Problem statement:
How many lines in the material below contain the string "Beltran"? Reply with the number only.

Dataset extract:
>>>

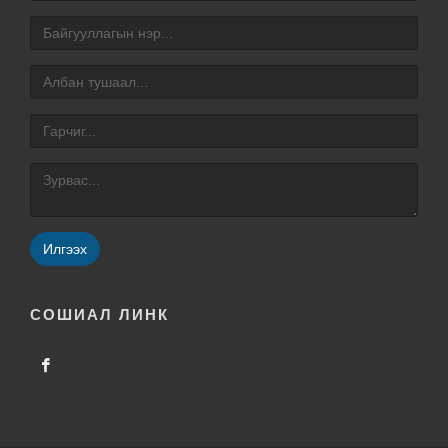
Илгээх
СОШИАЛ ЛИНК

<<<
>>>

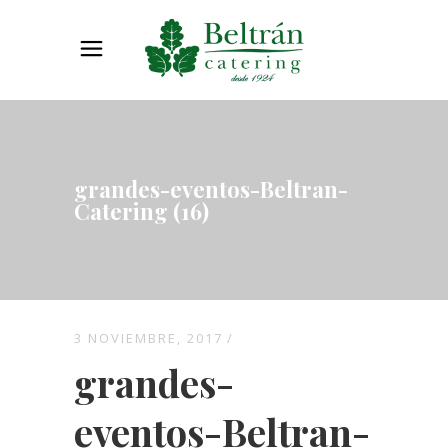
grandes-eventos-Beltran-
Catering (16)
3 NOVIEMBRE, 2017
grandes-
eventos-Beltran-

<<<
>>>

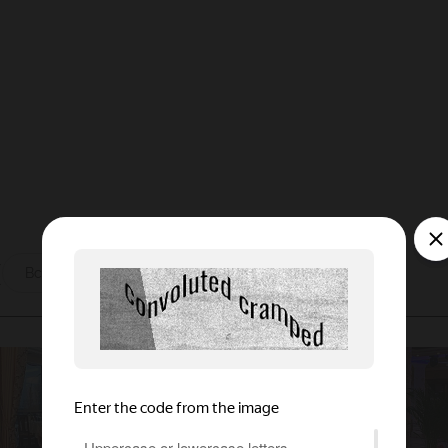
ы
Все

<<<

Result for this exercise:
2